Your task
Set down the items from the line containing "kingdom: Plantae" through the line containing "elevation (m): 1067" word for word, including both of those lines.

Records supplied
┄┄┄┄┄┄┄┄┄┄┄┄┄┄┄┄┄┄┄┄
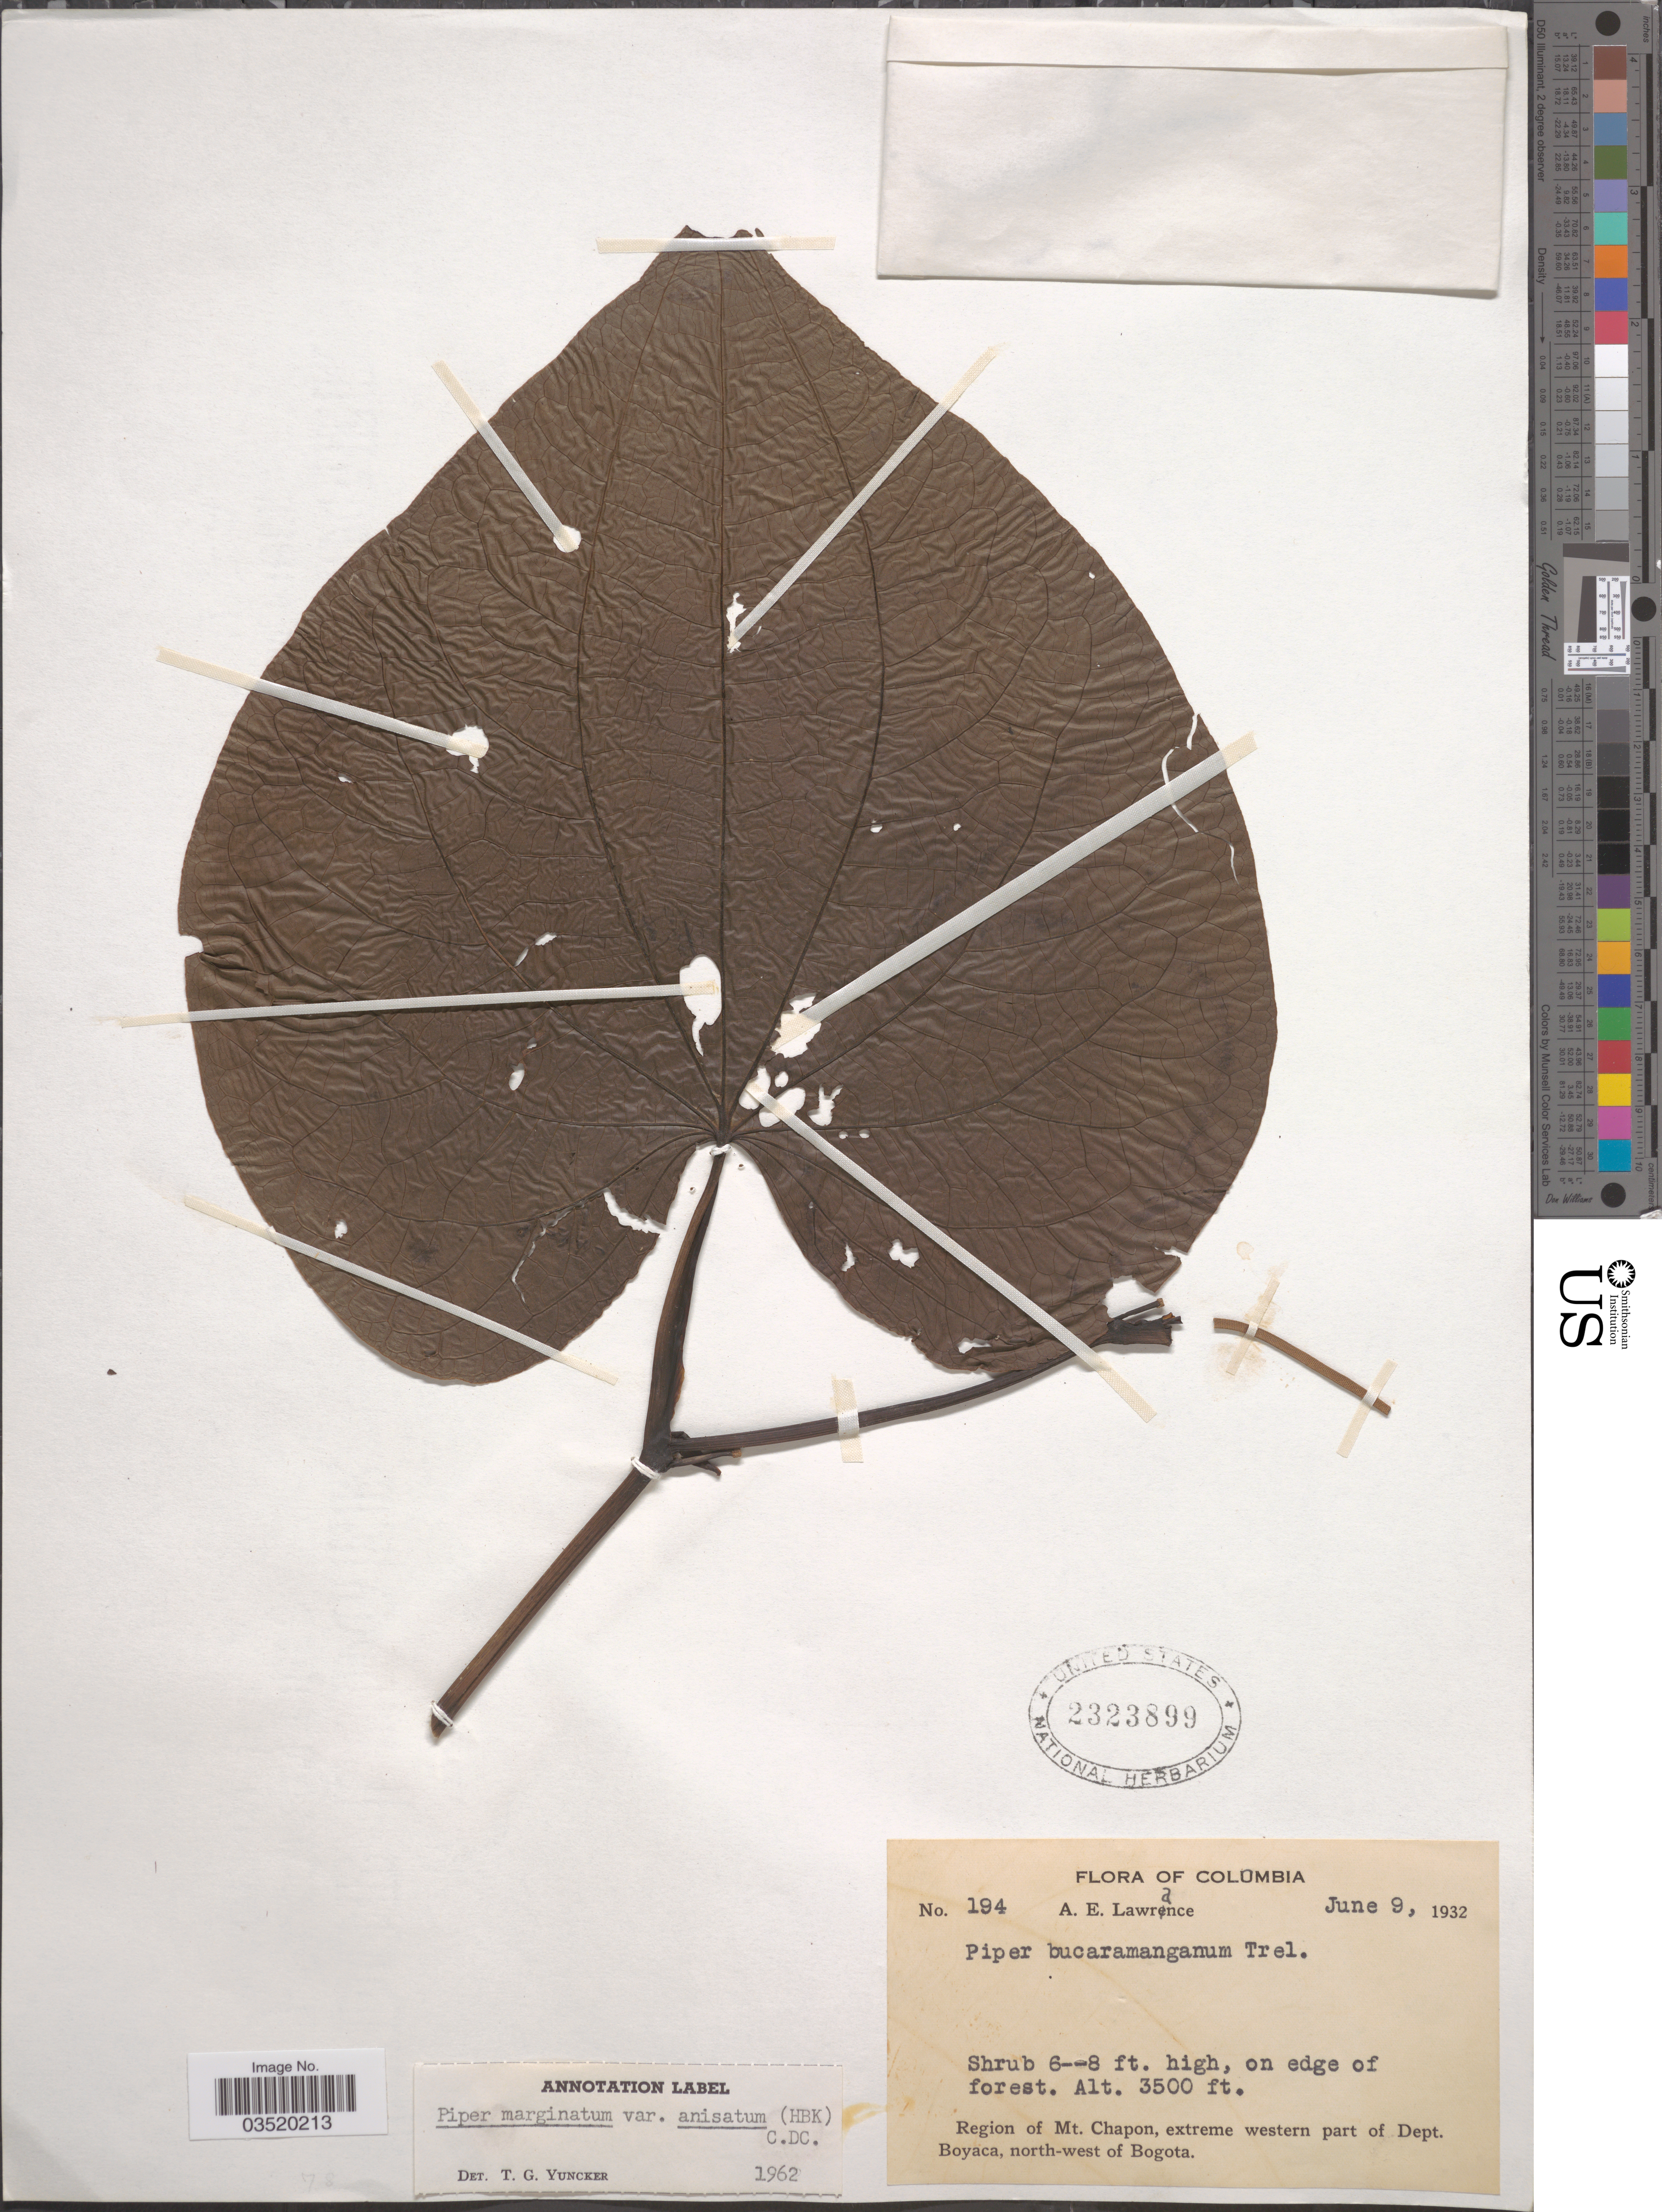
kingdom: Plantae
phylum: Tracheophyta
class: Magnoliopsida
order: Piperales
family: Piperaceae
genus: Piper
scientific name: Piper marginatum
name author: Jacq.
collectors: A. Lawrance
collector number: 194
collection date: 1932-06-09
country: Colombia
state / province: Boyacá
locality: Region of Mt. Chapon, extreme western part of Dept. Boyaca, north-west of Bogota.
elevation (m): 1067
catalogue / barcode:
┄┄┄┄┄┄┄┄┄┄┄┄┄┄┄┄┄┄┄┄
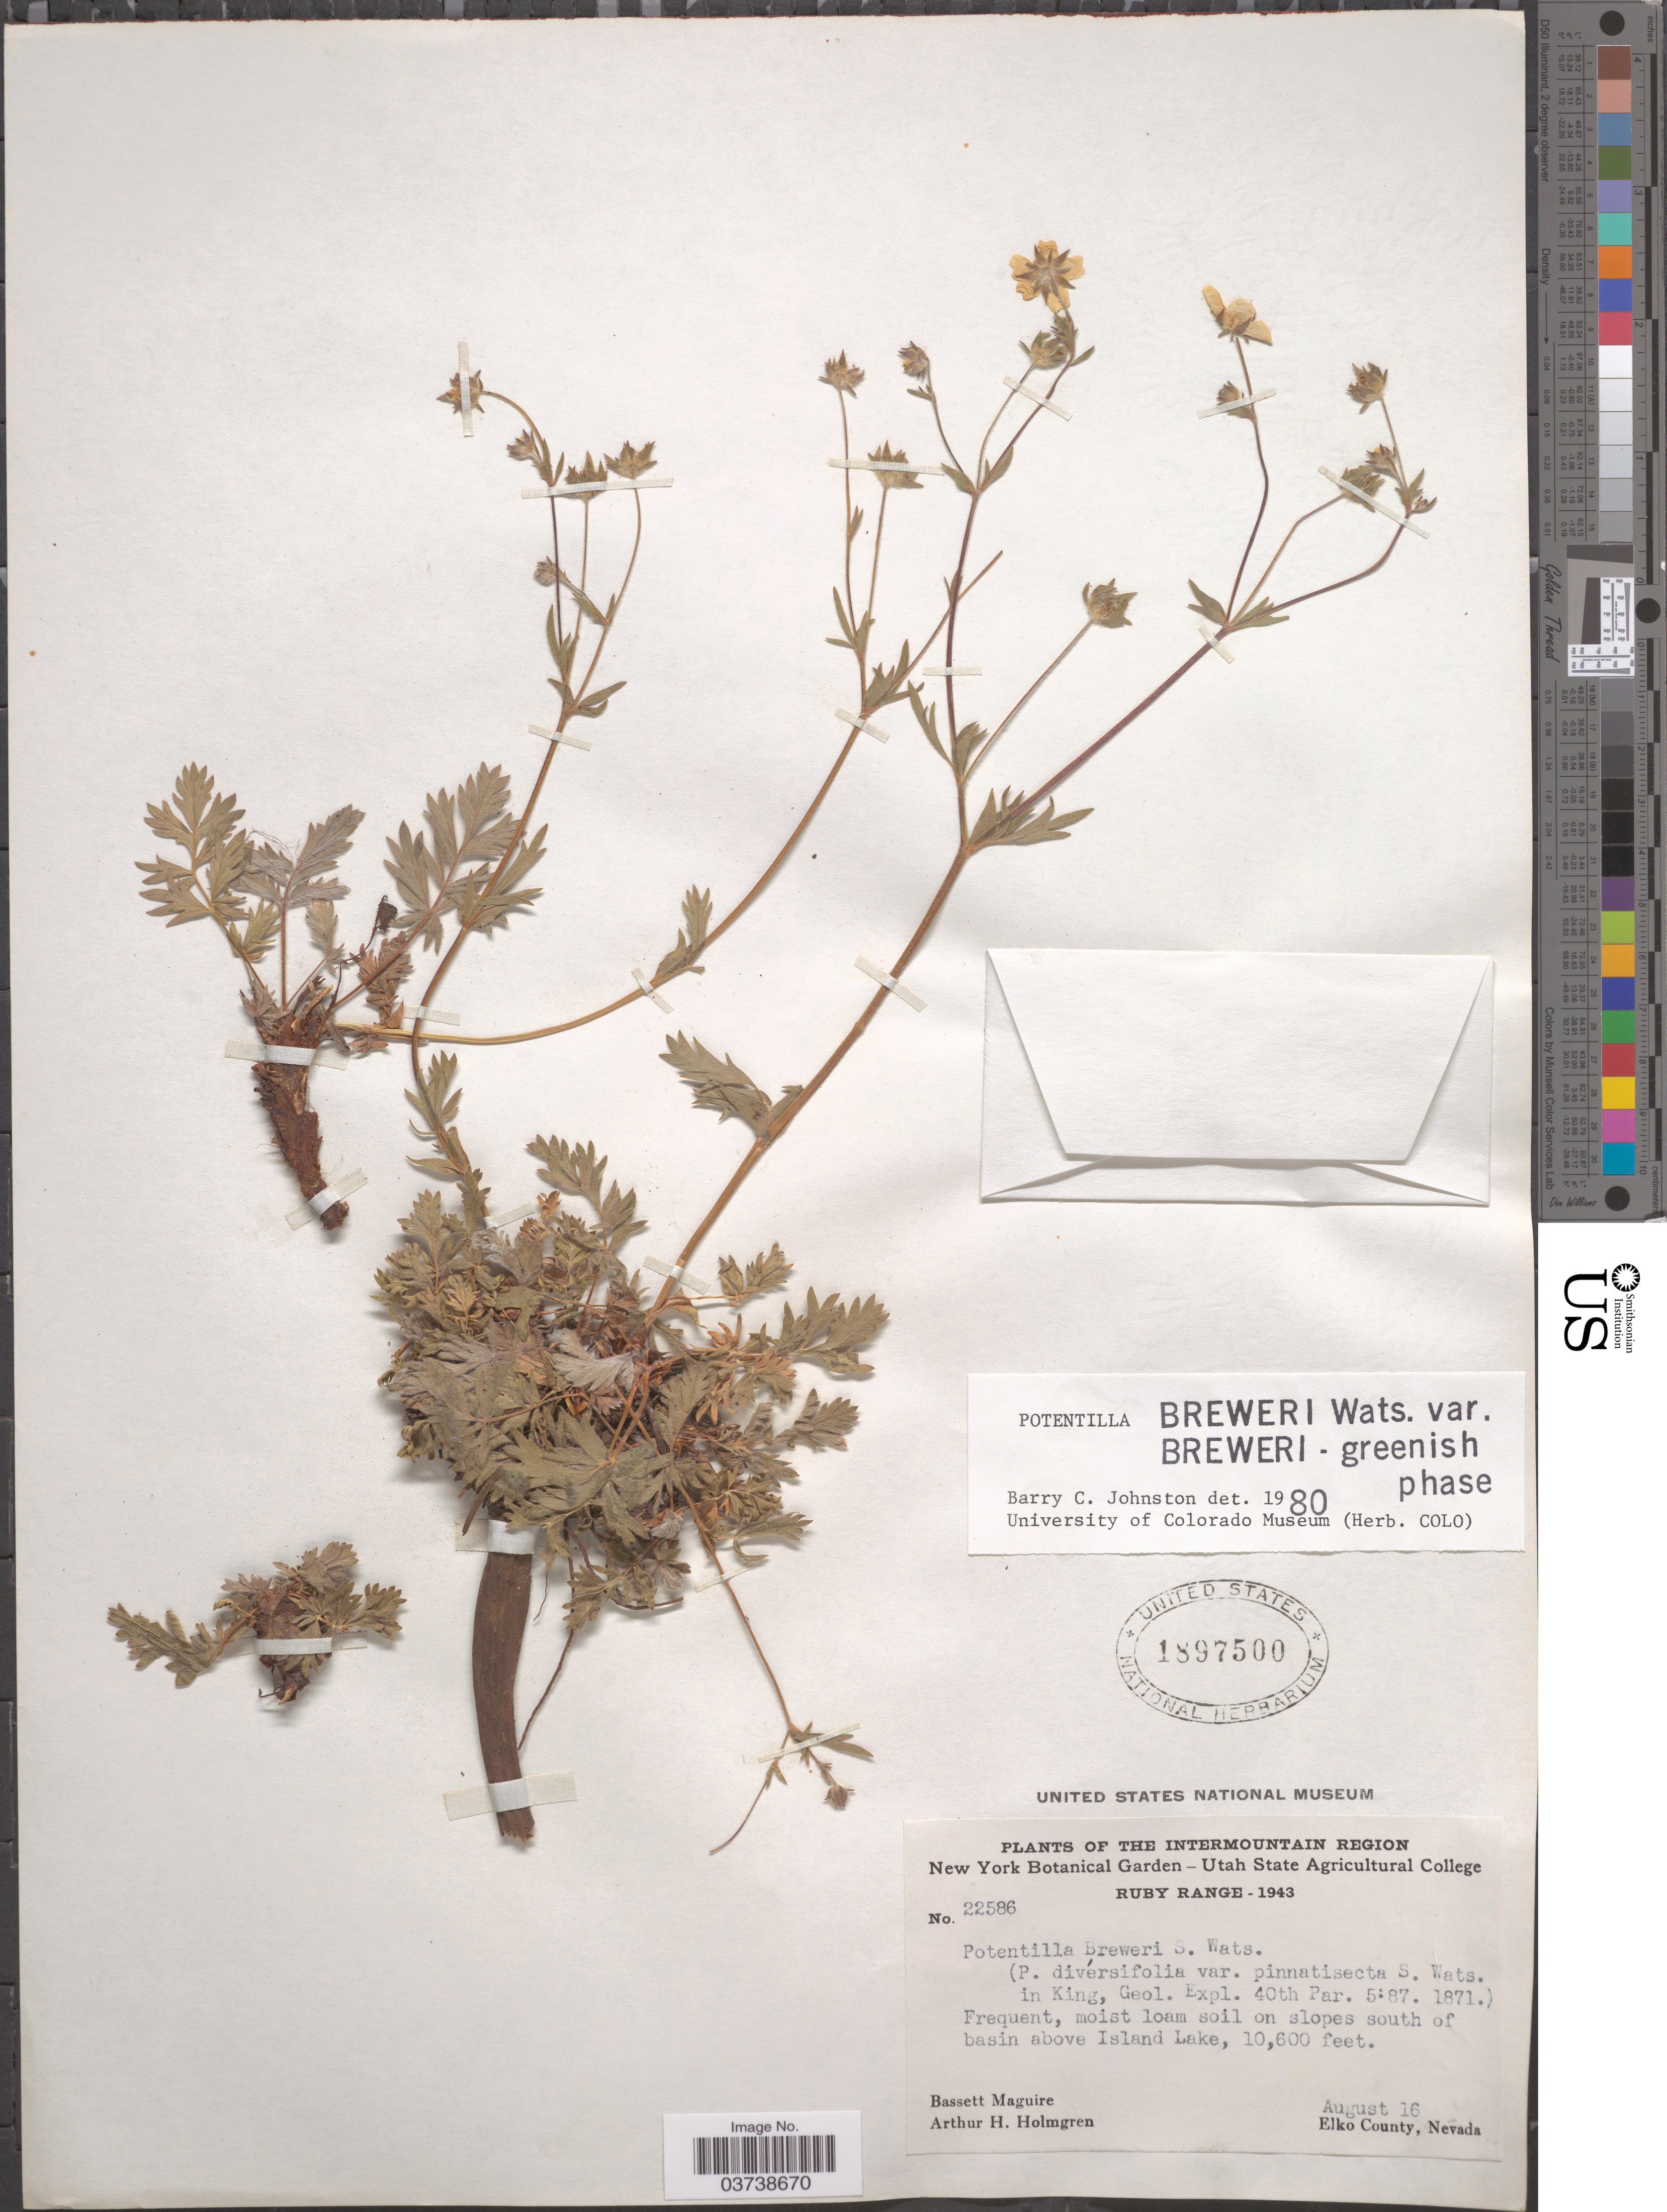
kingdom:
┄┄┄┄┄┄┄┄┄┄┄┄┄┄┄┄┄┄┄┄
Answer to the task
kingdom: Plantae
phylum: Tracheophyta
class: Magnoliopsida
order: Piperales
family: Piperaceae
genus: Piper
scientific name: Piper marginatum
name author: Jacq.
collectors: A. Lawrance
collector number: 194
collection date: 1932-06-09
country: Colombia
state / province: Boyacá
locality: Region of Mt. Chapon, extreme western part of Dept. Boyaca, north-west of Bogota.
elevation (m): 1067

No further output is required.